▸ **WHAT YOU WILL DO**:
Please give again, word for word, the lines that lie between the start of the listing below and the line with "виконані з вовни. Завдяки двом л", both included.

▸ **RECORDS FOR PROCESSING**:
****************
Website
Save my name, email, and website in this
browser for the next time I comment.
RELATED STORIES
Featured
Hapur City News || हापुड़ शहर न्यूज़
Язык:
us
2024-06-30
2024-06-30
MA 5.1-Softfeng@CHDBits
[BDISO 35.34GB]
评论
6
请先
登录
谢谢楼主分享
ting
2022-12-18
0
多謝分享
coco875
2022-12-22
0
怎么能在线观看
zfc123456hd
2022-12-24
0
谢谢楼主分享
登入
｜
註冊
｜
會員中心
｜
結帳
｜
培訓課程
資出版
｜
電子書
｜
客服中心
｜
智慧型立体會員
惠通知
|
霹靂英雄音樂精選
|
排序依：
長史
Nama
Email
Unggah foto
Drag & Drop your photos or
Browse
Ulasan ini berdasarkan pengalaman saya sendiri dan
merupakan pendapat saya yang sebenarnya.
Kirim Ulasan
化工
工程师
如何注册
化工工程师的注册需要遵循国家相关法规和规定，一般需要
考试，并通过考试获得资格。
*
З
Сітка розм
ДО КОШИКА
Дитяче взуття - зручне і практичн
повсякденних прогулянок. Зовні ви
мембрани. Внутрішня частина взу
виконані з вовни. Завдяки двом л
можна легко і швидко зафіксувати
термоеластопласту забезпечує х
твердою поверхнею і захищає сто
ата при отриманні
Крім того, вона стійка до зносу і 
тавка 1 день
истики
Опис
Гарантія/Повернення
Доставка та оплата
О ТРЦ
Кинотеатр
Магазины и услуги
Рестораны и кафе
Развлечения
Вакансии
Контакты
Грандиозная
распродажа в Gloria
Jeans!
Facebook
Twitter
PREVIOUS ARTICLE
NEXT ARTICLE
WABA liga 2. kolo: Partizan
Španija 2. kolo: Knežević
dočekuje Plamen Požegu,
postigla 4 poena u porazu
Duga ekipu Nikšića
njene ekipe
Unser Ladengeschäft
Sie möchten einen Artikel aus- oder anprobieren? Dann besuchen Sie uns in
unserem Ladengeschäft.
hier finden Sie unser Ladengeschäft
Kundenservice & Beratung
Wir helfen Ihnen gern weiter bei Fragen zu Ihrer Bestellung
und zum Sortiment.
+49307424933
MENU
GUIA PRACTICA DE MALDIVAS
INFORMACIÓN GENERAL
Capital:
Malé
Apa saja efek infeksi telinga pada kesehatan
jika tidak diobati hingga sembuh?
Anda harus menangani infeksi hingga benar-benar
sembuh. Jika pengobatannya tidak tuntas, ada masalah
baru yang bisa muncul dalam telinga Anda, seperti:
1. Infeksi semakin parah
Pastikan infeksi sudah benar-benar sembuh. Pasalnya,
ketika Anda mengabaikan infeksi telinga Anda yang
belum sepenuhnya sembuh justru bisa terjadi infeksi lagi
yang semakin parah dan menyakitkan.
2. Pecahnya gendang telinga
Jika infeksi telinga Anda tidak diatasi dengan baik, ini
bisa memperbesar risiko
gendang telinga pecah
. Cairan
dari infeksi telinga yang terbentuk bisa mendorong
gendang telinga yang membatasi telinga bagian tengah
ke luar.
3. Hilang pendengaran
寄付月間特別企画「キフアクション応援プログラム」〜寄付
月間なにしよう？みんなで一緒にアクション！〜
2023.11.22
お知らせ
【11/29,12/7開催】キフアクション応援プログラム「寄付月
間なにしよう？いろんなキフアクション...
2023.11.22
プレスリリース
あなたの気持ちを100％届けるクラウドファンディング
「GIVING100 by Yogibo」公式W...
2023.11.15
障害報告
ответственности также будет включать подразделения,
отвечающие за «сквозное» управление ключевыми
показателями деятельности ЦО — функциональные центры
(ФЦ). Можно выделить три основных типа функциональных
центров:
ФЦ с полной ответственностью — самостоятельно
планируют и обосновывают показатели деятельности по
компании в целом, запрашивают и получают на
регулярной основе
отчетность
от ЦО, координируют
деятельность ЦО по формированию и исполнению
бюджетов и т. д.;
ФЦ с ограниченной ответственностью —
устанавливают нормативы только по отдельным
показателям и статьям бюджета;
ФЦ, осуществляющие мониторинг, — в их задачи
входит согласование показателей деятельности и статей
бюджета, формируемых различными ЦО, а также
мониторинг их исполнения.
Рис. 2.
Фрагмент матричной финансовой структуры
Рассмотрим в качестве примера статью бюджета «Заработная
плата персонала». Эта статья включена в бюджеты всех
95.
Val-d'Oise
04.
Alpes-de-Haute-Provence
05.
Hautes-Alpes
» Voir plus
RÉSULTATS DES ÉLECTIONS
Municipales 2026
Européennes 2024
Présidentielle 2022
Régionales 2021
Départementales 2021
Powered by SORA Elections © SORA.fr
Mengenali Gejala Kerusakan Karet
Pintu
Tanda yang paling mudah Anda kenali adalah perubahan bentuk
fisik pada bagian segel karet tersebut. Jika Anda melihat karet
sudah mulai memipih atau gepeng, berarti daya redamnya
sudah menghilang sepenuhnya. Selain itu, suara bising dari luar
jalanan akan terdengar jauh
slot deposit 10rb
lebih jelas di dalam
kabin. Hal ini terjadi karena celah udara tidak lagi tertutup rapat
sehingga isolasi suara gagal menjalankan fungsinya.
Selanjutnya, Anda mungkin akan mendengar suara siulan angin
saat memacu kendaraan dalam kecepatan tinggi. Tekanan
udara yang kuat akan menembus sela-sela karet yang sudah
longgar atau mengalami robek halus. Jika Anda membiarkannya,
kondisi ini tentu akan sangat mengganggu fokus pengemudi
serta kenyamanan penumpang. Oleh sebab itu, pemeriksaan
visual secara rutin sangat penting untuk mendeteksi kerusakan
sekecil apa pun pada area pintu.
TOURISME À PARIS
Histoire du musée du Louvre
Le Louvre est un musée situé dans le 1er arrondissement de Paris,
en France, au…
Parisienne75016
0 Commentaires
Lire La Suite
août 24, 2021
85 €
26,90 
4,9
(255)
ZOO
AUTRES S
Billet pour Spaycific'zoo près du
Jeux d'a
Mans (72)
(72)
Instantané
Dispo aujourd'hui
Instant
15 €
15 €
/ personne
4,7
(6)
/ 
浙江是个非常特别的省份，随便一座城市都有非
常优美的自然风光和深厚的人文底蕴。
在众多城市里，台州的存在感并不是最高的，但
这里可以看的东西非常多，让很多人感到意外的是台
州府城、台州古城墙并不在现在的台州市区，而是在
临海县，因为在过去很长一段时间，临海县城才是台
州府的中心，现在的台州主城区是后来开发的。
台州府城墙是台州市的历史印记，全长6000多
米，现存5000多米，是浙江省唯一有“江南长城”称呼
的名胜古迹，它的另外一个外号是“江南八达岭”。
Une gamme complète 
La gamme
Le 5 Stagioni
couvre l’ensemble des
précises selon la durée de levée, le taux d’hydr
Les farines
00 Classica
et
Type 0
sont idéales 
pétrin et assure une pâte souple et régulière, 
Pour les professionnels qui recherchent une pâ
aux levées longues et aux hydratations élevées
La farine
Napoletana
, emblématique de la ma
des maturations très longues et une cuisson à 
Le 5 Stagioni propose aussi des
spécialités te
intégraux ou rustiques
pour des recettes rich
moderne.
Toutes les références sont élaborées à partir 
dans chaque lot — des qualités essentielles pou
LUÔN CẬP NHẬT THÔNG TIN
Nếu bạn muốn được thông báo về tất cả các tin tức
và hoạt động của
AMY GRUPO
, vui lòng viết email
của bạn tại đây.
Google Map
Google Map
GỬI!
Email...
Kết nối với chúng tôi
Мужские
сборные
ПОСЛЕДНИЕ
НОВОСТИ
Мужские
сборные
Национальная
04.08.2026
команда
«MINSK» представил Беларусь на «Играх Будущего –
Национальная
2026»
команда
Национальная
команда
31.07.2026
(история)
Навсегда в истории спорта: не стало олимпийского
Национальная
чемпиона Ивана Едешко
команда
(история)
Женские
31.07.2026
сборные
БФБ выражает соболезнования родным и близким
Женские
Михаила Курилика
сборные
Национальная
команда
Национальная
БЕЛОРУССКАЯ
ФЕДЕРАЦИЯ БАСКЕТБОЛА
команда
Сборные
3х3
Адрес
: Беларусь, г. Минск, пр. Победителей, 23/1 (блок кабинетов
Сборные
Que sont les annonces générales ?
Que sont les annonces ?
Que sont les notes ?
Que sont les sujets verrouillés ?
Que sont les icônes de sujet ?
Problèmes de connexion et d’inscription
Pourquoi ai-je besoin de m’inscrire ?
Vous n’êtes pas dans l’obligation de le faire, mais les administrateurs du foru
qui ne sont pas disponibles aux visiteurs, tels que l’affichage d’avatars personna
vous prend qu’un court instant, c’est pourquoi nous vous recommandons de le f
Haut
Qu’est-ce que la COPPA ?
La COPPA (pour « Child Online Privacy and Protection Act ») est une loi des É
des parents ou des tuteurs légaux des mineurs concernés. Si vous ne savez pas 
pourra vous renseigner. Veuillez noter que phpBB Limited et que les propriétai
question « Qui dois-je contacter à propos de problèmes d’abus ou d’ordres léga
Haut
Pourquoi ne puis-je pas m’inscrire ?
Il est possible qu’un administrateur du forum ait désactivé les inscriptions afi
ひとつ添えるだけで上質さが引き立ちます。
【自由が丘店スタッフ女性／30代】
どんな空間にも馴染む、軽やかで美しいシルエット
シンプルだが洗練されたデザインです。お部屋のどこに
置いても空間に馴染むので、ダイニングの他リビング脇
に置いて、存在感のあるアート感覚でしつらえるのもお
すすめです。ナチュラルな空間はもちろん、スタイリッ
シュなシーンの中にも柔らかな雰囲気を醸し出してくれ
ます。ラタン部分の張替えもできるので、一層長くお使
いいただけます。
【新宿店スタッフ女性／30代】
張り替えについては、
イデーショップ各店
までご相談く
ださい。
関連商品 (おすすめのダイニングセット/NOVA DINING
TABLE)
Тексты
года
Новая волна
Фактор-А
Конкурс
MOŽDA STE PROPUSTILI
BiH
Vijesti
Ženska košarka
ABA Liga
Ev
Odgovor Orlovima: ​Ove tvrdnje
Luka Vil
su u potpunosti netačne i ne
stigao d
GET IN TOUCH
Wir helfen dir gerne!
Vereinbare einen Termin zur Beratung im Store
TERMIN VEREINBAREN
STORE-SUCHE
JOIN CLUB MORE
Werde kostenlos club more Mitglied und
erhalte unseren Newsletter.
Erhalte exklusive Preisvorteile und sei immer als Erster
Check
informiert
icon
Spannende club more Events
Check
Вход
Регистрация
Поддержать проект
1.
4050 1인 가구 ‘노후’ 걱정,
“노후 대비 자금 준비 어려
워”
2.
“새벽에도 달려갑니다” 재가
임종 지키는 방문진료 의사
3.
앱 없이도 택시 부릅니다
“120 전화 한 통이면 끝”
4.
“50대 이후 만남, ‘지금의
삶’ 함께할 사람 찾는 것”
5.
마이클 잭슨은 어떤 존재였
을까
****************
▸ **WRITTEN ANSWER**:
Website
Save my name, email, and website in this
browser for the next time I comment.
RELATED STORIES
Featured
Hapur City News || हापुड़ शहर न्यूज़
Язык:
us
2024-06-30
2024-06-30
MA 5.1-Softfeng@CHDBits
[BDISO 35.34GB]
评论
6
请先
登录
谢谢楼主分享
ting
2022-12-18
0
多謝分享
coco875
2022-12-22
0
怎么能在线观看
zfc123456hd
2022-12-24
0
谢谢楼主分享
登入
｜
註冊
｜
會員中心
｜
結帳
｜
培訓課程
資出版
｜
電子書
｜
客服中心
｜
智慧型立体會員
惠通知
|
霹靂英雄音樂精選
|
排序依：
長史
Nama
Email
Unggah foto
Drag & Drop your photos or
Browse
Ulasan ini berdasarkan pengalaman saya sendiri dan
merupakan pendapat saya yang sebenarnya.
Kirim Ulasan
化工
工程师
如何注册
化工工程师的注册需要遵循国家相关法规和规定，一般需要
考试，并通过考试获得资格。
*
З
Сітка розм
ДО КОШИКА
Дитяче взуття - зручне і практичн
повсякденних прогулянок. Зовні ви
мембрани. Внутрішня частина взу
виконані з вовни. Завдяки двом л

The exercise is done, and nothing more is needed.